:: Source passage ::
LIQUIDITY AND CAPITAL RESOURCES

         During the three months ended June 30, 2000, the Company obtained a
loan of $100,000 from its President and CEO, George Wuagneux. This loan, plus
related interest, was repaid through the issuance of 14,824 common shares. The
Company also obtained two short-term loans totaling $236,000, as reflected in
the condensed financial statements. The Company issued no additional new shares
of stock and did not raise cash proceeds from any other sources.

         Net cash used in operating activities was $1,366,263 for the six months
ended June 30, 2000. Net operating cash flows for the six months ended June 30,
2000 were primarily attributable to operating losses of $546,242, and the
increase in real estate projects of $1,377,399 offset by an increase in accounts
payable of $378,883.

         Net cash provided by financing activities was $1,272,677 for the six
months ended June 30, 2000, primarily attributable to proceeds from issuance of
common stock and notes payable.
:::
Copy out the entire liquidity and capital resources passage word for word. You won't need the data that comes next to complete this work.
:: Available data ::
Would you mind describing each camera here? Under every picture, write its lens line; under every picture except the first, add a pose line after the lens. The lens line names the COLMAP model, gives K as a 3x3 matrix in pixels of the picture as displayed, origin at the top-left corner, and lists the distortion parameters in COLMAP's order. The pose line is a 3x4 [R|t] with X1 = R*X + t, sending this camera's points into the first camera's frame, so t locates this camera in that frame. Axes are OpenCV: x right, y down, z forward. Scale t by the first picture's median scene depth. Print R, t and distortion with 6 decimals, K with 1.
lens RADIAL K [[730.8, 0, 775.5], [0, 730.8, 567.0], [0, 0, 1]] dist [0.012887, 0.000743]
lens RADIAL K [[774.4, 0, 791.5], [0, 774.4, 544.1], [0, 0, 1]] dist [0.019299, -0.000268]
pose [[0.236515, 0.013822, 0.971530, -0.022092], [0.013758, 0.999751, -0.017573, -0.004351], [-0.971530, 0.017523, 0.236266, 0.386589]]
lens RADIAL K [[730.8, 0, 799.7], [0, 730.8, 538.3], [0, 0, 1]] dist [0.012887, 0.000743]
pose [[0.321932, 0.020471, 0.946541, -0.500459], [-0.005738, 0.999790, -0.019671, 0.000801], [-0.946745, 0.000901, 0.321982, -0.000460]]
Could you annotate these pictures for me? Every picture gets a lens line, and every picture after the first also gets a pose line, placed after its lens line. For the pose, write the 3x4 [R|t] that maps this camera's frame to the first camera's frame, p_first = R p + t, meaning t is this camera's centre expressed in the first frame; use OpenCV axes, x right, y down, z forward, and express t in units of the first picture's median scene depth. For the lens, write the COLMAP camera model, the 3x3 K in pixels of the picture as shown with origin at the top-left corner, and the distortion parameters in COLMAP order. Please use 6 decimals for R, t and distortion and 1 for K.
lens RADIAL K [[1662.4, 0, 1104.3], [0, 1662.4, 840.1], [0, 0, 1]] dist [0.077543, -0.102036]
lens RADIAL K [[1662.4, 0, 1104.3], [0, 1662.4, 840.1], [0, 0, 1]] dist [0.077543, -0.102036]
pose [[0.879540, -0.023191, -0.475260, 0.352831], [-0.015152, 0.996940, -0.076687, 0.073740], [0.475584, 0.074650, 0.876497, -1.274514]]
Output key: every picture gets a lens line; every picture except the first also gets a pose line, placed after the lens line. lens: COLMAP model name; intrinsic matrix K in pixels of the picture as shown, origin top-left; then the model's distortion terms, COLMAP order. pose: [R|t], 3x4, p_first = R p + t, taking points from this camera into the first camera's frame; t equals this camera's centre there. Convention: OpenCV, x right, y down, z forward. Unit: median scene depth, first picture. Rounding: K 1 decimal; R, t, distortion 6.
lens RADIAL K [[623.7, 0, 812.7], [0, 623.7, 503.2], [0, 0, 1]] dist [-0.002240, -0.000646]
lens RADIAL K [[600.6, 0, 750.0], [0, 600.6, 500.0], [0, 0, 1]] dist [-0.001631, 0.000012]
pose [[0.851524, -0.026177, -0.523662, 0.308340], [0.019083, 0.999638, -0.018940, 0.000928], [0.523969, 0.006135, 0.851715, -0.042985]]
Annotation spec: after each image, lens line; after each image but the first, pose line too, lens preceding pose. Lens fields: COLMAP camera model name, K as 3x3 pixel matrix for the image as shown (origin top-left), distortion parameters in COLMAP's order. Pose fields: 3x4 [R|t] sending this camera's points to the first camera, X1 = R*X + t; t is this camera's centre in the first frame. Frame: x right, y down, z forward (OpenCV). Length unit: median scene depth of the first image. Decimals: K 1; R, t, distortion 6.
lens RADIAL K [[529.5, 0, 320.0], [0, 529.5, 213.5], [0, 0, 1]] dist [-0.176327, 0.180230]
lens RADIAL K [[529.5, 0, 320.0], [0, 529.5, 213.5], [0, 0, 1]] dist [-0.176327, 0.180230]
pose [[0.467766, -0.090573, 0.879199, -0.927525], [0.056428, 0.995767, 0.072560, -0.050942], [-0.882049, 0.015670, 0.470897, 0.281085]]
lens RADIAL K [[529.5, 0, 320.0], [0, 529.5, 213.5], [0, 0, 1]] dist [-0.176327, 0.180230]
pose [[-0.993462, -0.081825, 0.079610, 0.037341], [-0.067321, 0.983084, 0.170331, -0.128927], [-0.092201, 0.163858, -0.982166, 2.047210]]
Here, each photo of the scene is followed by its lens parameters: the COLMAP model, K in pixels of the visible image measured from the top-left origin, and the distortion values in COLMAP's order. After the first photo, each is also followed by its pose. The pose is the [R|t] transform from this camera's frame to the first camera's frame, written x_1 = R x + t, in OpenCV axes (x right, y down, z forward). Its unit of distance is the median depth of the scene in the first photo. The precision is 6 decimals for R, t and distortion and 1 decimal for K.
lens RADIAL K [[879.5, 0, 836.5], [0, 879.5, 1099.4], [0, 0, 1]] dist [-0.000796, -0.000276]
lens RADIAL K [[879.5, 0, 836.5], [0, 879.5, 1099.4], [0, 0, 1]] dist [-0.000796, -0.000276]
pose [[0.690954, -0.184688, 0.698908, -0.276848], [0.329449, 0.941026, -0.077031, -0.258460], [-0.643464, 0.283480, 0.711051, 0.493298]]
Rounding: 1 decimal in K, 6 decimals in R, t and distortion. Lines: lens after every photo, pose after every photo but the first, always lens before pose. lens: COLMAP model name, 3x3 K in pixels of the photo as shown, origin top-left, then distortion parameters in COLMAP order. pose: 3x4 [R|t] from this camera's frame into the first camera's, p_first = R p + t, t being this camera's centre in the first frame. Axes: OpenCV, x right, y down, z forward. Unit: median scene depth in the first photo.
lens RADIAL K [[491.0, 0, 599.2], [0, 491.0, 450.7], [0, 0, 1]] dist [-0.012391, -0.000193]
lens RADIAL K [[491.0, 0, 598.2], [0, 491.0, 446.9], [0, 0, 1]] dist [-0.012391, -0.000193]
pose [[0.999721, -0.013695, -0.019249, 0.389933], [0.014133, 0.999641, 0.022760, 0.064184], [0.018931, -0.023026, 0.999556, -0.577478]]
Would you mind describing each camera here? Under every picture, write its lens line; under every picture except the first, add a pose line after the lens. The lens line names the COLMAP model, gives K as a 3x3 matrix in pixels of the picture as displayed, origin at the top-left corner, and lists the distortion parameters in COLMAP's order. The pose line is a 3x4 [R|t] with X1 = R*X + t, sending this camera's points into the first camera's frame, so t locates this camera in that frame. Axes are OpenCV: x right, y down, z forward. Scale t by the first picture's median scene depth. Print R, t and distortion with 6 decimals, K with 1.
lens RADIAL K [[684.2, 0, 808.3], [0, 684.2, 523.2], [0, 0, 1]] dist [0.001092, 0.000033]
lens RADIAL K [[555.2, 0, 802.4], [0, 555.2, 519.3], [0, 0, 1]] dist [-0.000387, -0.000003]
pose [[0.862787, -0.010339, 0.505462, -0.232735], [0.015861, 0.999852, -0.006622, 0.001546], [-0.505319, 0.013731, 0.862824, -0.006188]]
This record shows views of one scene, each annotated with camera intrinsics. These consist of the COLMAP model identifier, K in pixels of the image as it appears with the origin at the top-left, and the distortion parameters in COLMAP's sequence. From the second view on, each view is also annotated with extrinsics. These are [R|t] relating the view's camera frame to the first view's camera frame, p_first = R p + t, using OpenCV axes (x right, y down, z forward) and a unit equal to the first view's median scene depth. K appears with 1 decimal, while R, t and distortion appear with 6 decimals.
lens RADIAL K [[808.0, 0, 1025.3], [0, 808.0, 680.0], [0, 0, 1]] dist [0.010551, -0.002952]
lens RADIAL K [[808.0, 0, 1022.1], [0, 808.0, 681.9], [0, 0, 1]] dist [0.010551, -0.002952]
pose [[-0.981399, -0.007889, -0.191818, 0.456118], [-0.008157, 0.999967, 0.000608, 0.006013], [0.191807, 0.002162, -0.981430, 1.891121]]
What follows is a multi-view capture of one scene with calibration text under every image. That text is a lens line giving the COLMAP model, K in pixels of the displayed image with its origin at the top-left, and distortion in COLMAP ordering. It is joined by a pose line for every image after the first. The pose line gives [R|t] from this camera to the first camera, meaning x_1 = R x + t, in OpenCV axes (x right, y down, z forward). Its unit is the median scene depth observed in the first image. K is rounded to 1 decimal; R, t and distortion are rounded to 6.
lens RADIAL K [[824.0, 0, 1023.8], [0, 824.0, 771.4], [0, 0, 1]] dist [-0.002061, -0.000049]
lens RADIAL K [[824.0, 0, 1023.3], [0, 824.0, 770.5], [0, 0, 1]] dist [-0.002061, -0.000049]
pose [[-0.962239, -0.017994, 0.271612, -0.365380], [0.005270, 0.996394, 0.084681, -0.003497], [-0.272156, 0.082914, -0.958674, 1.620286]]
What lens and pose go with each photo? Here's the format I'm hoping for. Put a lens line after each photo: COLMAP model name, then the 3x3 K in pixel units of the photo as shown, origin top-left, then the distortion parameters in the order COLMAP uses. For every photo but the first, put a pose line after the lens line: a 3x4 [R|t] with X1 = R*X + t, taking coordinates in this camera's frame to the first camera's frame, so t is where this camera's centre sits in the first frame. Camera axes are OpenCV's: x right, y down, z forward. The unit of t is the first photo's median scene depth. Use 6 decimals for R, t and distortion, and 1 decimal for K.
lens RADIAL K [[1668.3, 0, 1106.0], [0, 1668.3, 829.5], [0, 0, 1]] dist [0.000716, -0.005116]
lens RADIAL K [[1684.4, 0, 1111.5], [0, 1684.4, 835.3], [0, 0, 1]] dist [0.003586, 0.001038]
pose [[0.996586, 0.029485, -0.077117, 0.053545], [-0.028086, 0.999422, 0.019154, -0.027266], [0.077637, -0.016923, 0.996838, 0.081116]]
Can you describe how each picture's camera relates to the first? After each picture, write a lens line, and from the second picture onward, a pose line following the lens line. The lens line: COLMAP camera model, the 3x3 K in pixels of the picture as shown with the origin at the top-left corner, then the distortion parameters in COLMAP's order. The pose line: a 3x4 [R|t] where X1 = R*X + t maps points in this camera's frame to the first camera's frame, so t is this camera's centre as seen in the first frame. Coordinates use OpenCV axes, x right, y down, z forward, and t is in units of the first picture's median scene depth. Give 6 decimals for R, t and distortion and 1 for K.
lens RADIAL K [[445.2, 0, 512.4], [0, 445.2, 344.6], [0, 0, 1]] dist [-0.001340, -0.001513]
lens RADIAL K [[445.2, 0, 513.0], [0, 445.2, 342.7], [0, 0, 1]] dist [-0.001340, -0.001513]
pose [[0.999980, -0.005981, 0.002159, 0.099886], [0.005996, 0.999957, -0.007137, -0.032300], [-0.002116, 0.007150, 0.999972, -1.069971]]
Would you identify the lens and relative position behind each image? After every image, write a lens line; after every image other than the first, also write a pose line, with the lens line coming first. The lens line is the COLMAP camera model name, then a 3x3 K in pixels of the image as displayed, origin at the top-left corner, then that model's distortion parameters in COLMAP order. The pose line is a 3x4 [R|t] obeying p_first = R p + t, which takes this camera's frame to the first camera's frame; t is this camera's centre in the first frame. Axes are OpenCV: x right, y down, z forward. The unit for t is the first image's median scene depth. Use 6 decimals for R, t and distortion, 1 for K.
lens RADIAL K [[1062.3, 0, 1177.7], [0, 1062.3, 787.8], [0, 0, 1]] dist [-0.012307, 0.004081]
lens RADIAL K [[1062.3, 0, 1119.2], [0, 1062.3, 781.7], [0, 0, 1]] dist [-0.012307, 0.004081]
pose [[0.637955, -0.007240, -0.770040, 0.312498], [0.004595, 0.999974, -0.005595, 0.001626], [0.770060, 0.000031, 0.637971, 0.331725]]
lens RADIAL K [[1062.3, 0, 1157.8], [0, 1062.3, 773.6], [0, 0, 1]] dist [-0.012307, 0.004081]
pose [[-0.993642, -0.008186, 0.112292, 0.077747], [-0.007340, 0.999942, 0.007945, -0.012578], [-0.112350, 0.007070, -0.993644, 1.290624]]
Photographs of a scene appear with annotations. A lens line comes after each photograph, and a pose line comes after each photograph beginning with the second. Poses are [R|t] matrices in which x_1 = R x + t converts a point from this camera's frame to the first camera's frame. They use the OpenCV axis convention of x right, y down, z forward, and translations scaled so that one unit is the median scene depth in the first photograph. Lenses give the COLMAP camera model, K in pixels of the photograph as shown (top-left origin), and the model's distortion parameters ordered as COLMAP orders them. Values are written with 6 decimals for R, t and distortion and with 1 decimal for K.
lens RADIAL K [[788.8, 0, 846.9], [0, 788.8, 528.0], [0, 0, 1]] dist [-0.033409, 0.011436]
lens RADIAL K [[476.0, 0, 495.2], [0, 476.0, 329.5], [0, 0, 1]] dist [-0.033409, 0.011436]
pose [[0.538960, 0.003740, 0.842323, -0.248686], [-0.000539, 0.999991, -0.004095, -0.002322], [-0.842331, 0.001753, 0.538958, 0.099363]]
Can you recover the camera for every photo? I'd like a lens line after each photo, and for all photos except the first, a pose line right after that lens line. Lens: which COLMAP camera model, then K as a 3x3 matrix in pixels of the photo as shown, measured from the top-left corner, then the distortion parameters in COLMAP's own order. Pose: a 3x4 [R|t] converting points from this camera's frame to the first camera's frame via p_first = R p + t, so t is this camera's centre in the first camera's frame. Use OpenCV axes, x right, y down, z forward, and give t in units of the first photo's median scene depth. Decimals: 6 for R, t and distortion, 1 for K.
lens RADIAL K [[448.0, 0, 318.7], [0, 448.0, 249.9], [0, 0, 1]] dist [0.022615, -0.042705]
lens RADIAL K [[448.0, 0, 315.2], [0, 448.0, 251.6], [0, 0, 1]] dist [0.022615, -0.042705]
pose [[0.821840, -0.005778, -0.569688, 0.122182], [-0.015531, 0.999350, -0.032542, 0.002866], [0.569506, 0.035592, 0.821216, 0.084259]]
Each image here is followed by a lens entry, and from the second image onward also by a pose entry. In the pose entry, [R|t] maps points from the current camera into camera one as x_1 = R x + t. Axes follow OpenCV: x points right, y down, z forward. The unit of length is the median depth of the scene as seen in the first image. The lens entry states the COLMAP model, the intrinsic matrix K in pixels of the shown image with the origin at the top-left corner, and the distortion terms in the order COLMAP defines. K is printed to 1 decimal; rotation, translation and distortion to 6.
:::
Your response:
LIQUIDITY AND CAPITAL RESOURCES

         During the three months ended June 30, 2000, the Company obtained a
loan of $100,000 from its President and CEO, George Wuagneux. This loan, plus
related interest, was repaid through the issuance of 14,824 common shares. The
Company also obtained two short-term loans totaling $236,000, as reflected in
the condensed financial statements. The Company issued no additional new shares
of stock and did not raise cash proceeds from any other sources.

         Net cash used in operating activities was $1,366,263 for the six months
ended June 30, 2000. Net operating cash flows for the six months ended June 30,
2000 were primarily attributable to operating losses of $546,242, and the
increase in real estate projects of $1,377,399 offset by an increase in accounts
payable of $378,883.

         Net cash provided by financing activities was $1,272,677 for the six
months ended June 30, 2000, primarily attributable to proceeds from issuance of
common stock and notes payable.